The Spaniards, sir, do not use milk in preparing it, nor do the South Americans. By the way, thirty years ago, 23 my friend, Col. Duane, of Philadelphia, published a book on Colombia, which is highly interesting; so, too, you will find Zea’s Colombia of the same period; Pazo’s Letters to Henry Clay, written in 1819; Depon’s Voyages in the early part of this century; and the still more interesting voyages of Don George Juan, and Don Antonio de Ulloa, in 1735. Then there is Hippisly’s Narrative, Brown’s Itinerary, and many other books, my learned friend, that will tell you about the cacao. In that country, where meat is not abundant, a cup of chocolate supplies the necessary nutriment, and a breakfast of cacao and fruit, sir, is satisfying and delicious. Arbuthnot says it is rich, alimentary, and anodyne.”
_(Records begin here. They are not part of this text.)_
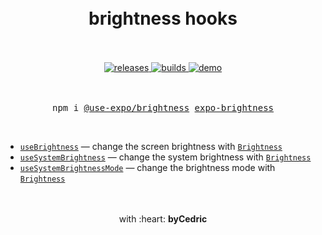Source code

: <div align="center">
    <h1>
        <br />
        brightness hooks
        <br />
        <br />
    </h1>
    <a href="https://github.com/bycedric/use-expo/releases">
        <img src="https://img.shields.io/github/release/byCedric/use-expo/all.svg" alt="releases" />
    </a>
    <a href="https://travis-ci.com/byCedric/use-expo">
        <img src="https://img.shields.io/travis/com/byCedric/use-expo/master.svg" alt="builds" />
    </a>
    <a href="https://exp.host/@bycedric/use-expo">
        <img src="https://img.shields.io/badge/demo-expo-lightgrey.svg" alt="demo" />
    </a>
    <br />
    <br />
    <br />
    <pre>npm i <a href="https://www.npmjs.com/package/@use-expo/brightness">@use-expo/brightness</a> <a href="https://www.npmjs.com/package/expo-brightness">expo-brightness</a></pre>
    <br />
</div>

- [`useBrightness`](./docs/use-brightness.md) &mdash; change the screen brightness with [`Brightness`](https://docs.expo.io/versions/latest/sdk/brightness/)
- [`useSystemBrightness`](./docs/use-system-brightness.md) &mdash; change the system brightness with [`Brightness`](https://docs.expo.io/versions/latest/sdk/brightness/)
- [`useSystemBrightnessMode`](./docs/use-system-brightness-mode.md) &mdash; change the brightness mode with [`Brightness`](https://docs.expo.io/versions/latest/sdk/brightness/)

<div align="center">
    <br />
    <br />
    with :heart: <strong>byCedric</strong>
    <br />
    <br />
</div>
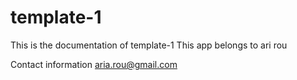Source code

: # template-1

This is the documentation of template-1
This app belongs to ari rou

Contact information 
aria.rou@gmail.com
“But the headache, Doctor?”

“In Spain,” continued the Doctor, “it is served up in beautiful cups of fillagree work, made in the shape of tulips or lilies, with leaves that fold over the top by touching a spring. These leaves are to protect it from the flies. The ladies are so fond of it that they have it sent after them to church; this the bishops interdicted for a while, but that only made it more desirable.”

“But what are its peculiar properties, Doctor?”

“Tea, my learned friend,” replied the Doctor, curtly, “inspires scandal and sentiment; coffee excites the imagination; but chocolate, sir, is aphrodisiac!”